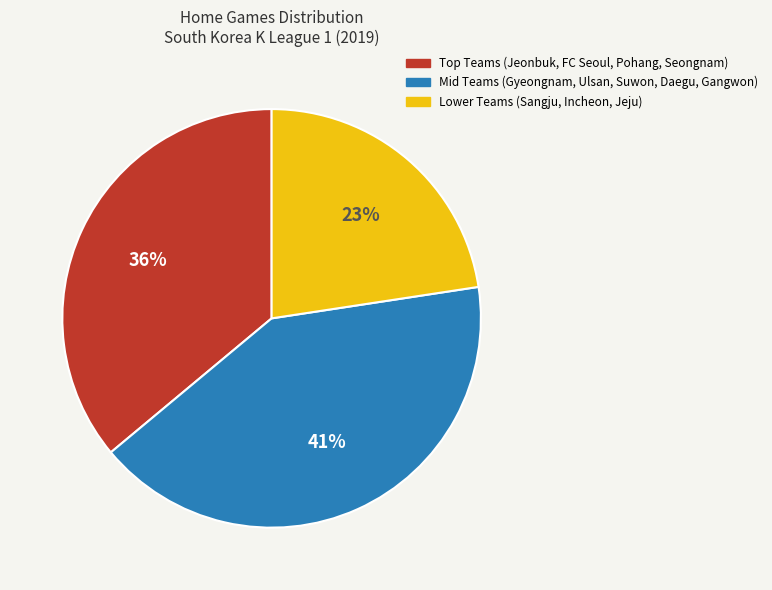

Is there any slice that represents more than half of the pie?

No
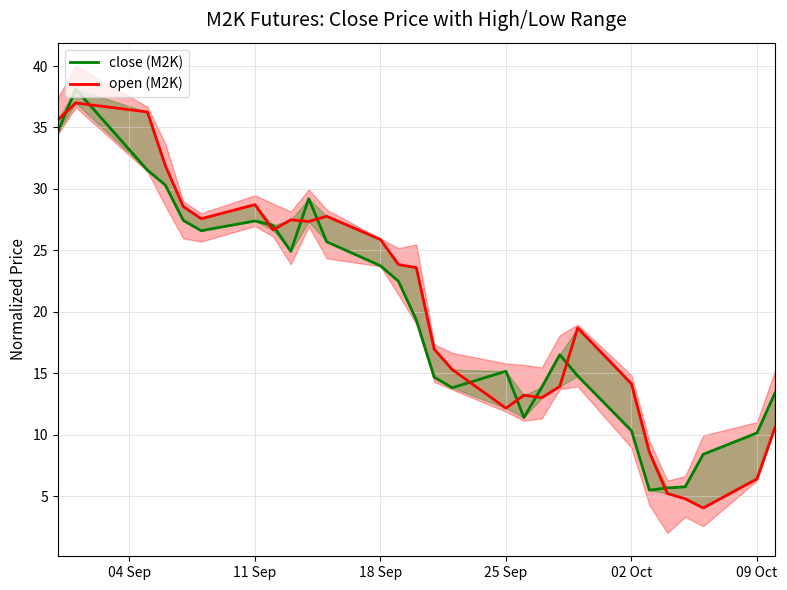

The value of open (M2K) at 18 Sep is 36.0. True or false?

False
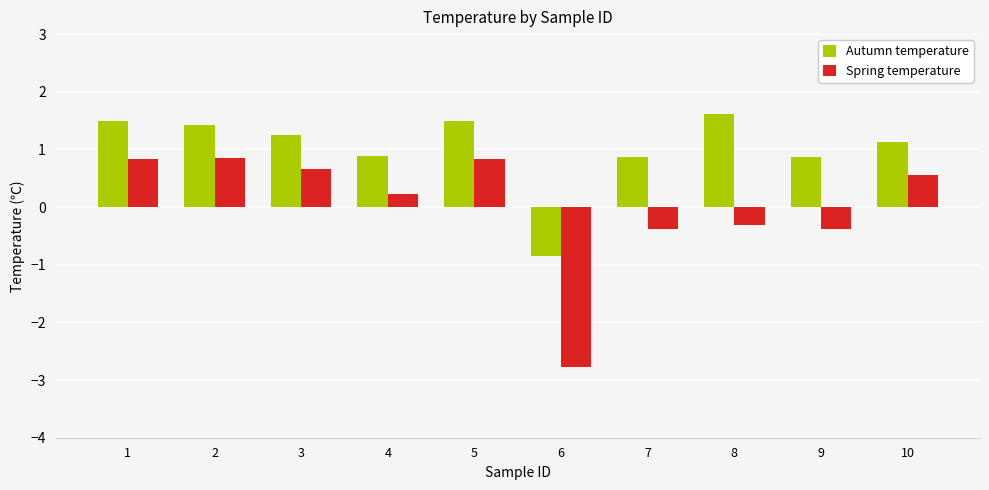

What is the maximum value shown in the chart?

1.6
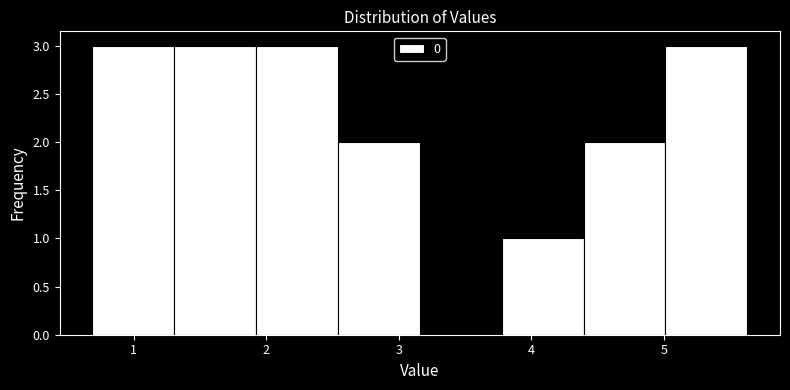

How tall is the bar that spans 4.4 to 5.0 on the x-axis? Neither the bar edges nor the heights are printed on the chart, so give them approximately, as read against the axes.

2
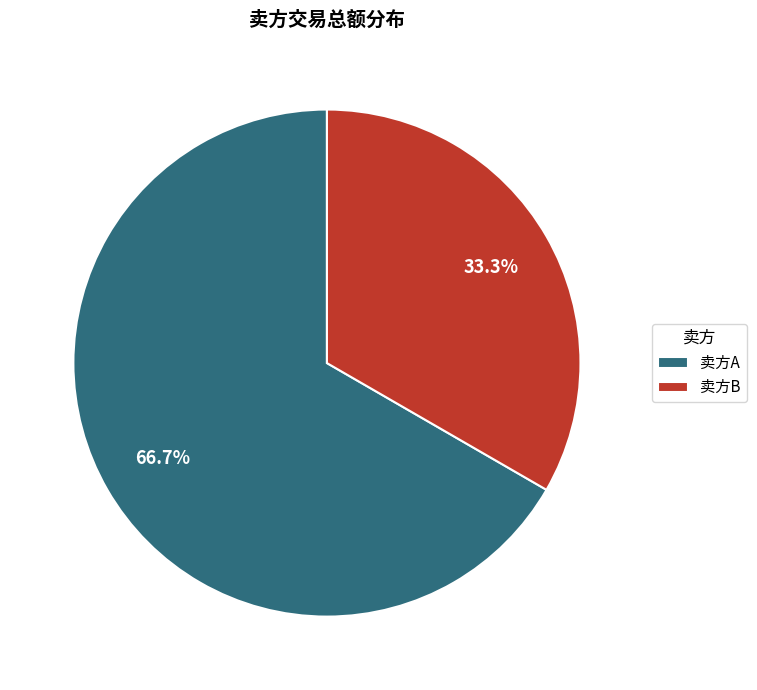

Do 卖方A and 卖方B together represent more than half of the pie?

Yes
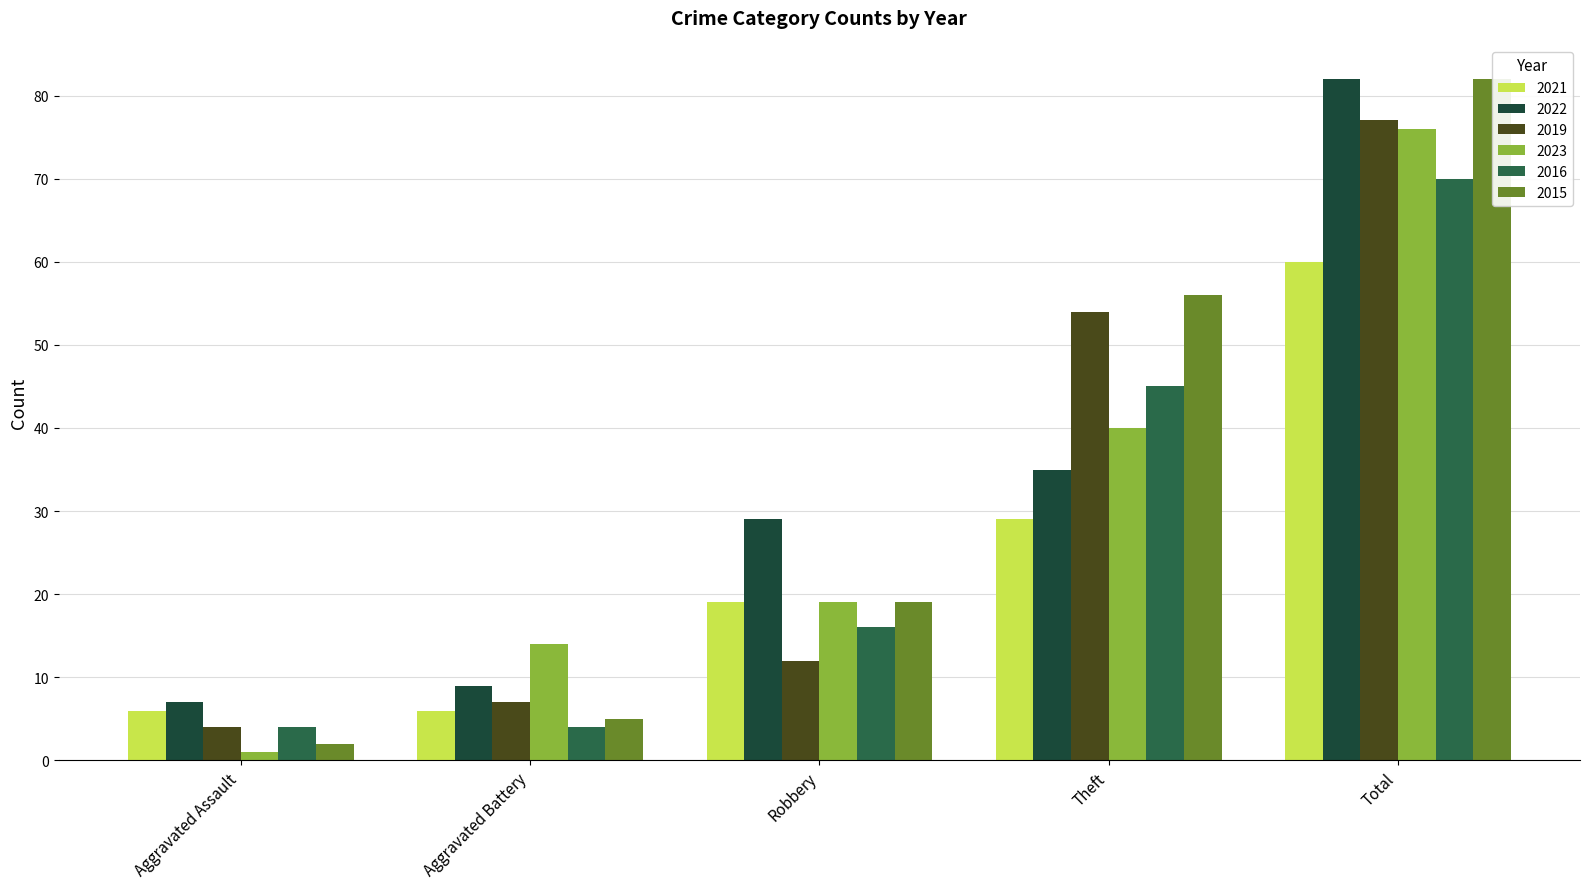

What is the lowest value of the 2016 series?

4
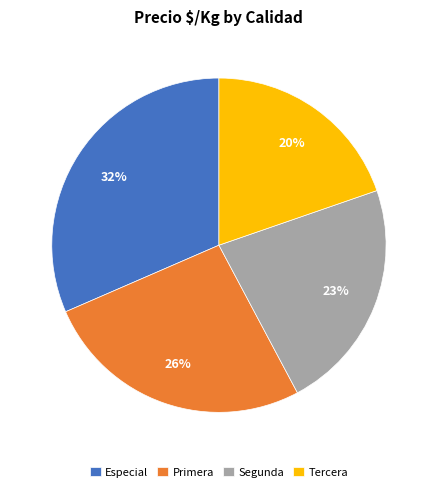

Is Primera the majority of the pie?

No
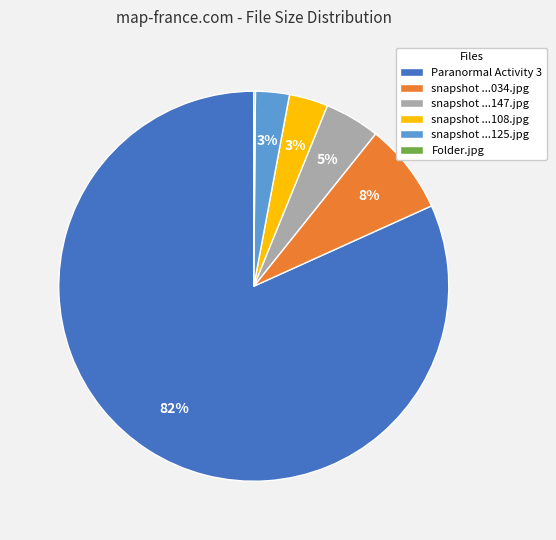

The snapshot ...125.jpg slice represents 3% of the pie. True or false?

True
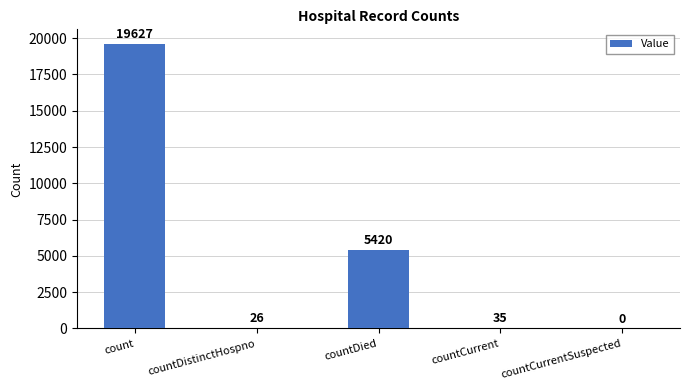

Count the number of categories in the chart.

5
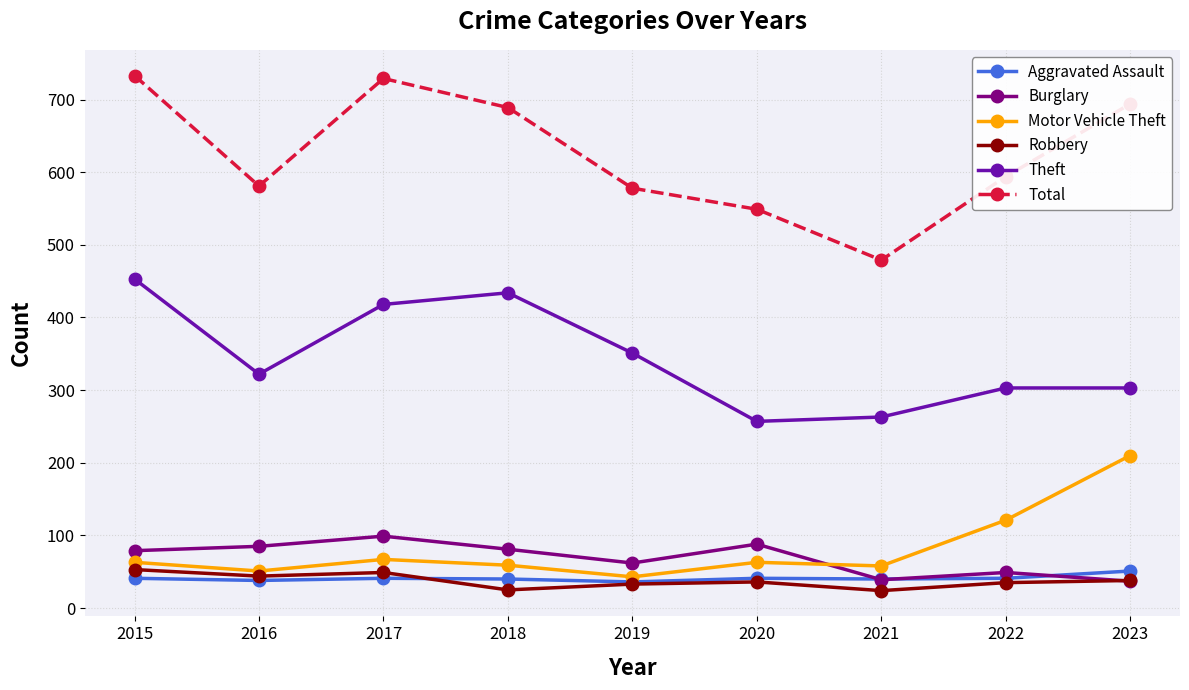

What is the maximum value for Robbery?

53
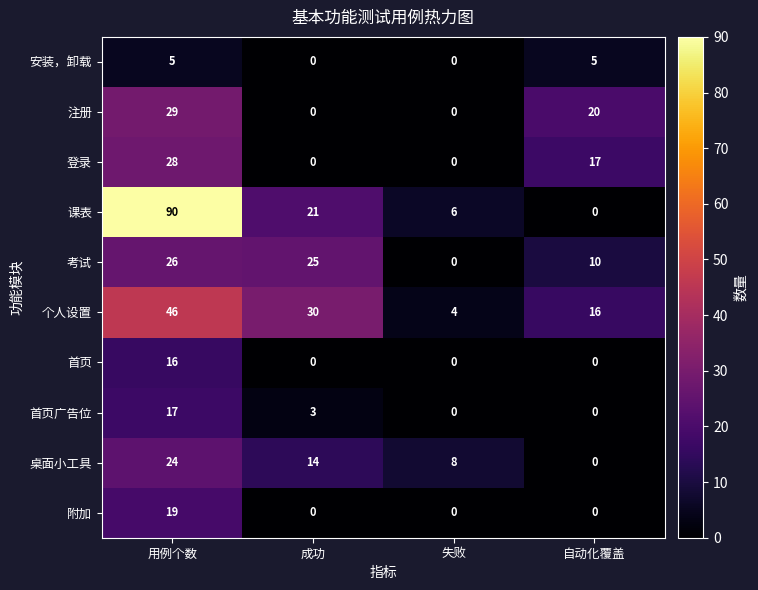

How many data points does each series have?

4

Exercise brief - Copy the whole listing above word for word, leaving out the pictures.

Reply -
Is there any slice that represents more than half of the pie?

No

The value of open (M2K) at 18 Sep is 36.0. True or false?

False

What is the maximum value shown in the chart?

1.6

How tall is the bar that spans 4.4 to 5.0 on the x-axis? Neither the bar edges nor the heights are printed on the chart, so give them approximately, as read against the axes.

2

Do 卖方A and 卖方B together represent more than half of the pie?

Yes

What is the lowest value of the 2016 series?

4

Is Primera the majority of the pie?

No

The snapshot ...125.jpg slice represents 3% of the pie. True or false?

True

Count the number of categories in the chart.

5

What is the maximum value for Robbery?

53

How many data points does each series have?

4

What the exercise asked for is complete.